Come lunchtime, the temperature had reached a balmy 4c and the Snow began to thaw quickly and I saw our first Snowdrops & Aconites.
Also, McQuack had returned. I walked down the road in search of the other Duck, but no sign of McDuck anywhere.
Got the yard brushed and then finished prepping for tonights guests.
It was then I saw a flash of something fly by the kitchen window, McDuck had finally returned. So where he had been for the last 4hrs, lord knows.
Told him anymore of that and he’ll be getting his wings clipped!
Ruddy Ducks!!!

Looked across the river to see that a Herd of 8 Fallow (Including 2 young) had appeared, haven’t seen these ones before, so will keep an eye on them. They seemed happy enough for a few hours.

By 3pm, you wouldn’t believe we had had Snow, that was one quick thaw, though pleased to see more is forecast.

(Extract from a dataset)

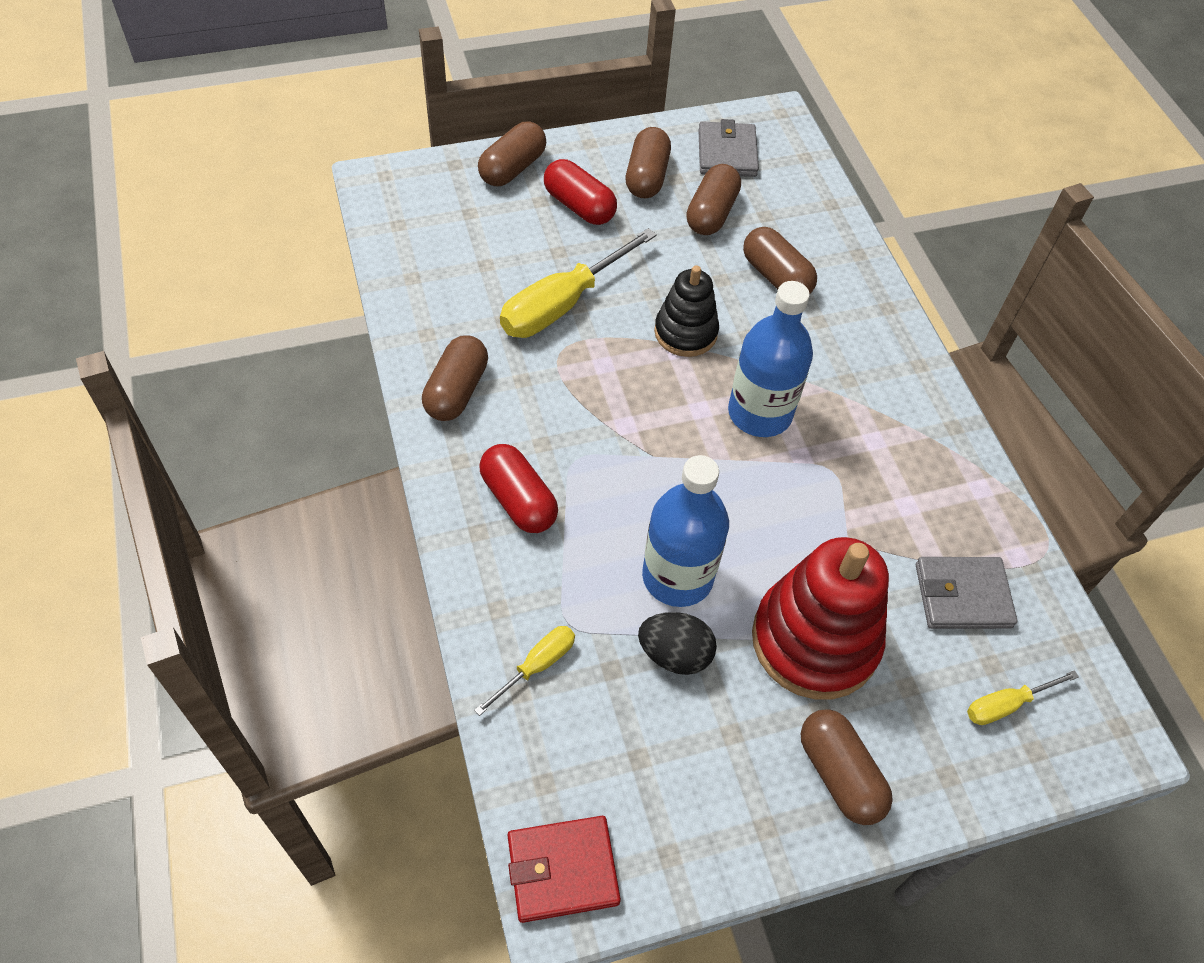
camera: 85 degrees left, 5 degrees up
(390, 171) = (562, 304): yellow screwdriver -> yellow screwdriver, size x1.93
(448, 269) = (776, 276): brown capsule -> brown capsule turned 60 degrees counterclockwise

Tonights guests have arrived and are here for three days Skiing.
Barclay back from his Spa Day looking and smelling all posh, but of course doubt that will last.
Another Jamie Oliver 5 Ingredients recipe for dinner tonight, okay, but looks nothing like in the book!
Still weary and hoping can get a better nights sleep tonight, thought I had improved some last night, but Alistair has just informed me that I called out for Dad again 😦

IMG_3140

Blanket of Snow

IMG_3128

Sheep chews Desk

IMG_3138

First Snowdrops

IMG_3137

And Aconites

 

 

Transition…

As a few of you will know, my Father passed away on Monday 29th January 2018.
And I have just returned to Scotland after a couple of weeks in Yorkshire.
On the morning of my return home, someone was wishing me well with my travels and on about me having to pick up the pieces on my return home.
Thats the thing, How do you pick up the pieces?
I do not know how to, as one of the main pieces, is now missing and the life I knew before has ceased, but … I do know how to start again.
Lets face it, I have had one or two new starts in life and that is something I can do and adapt to.
Someone had left a kind comment on Facebook and used the word Transition and I personally think that is apt, that is what this is.
Have already began to change a few small things, like routine etc

For some months now, I have been mulling over the idea of doing an online journal, life in the Glens, Guests, Work, etc etc
But wasn’t exactly sure how I was going to go about it and when discussing with a couple of close friends, had even thought about an anonymous journal.
But yesterday it finally came to me and as it often has been throughout my life, that inspiration came from my Father yet again.
For decades, my Father has kept diaries. Part of his early morning routine, was writing up the previous days events and whilst I have only seen a few entries, they were mainly about the Countryside and Nature, but often included events, personal thoughts etc
Yesterday, I decided to pick up the gauntlet and carry on his tradition.
And I already had begun The Nature Diaries (Of sorts).
No idea yet what or how I will post, as to be honest, at the moment I just seem to be pottering around aimlessly and feel nothing but emptiness and numbness.
Some days you may get an essay, others may just say North Wind doth blow.
Today has been almost Spring like, after a -5c and icy start, the sun had burst and we’ve had a day of bright blue skies, exactly the kind of day it was on the morning of Friday 26th January, as it was one of the last full conversations I had with my Father, which resulted in him asking the Doctors & Nurses to move his bed so he could see for himself out of the window, also for them to open said window, so he could feel the breeze.
This they duly did and his bed stayed in that position until his passing.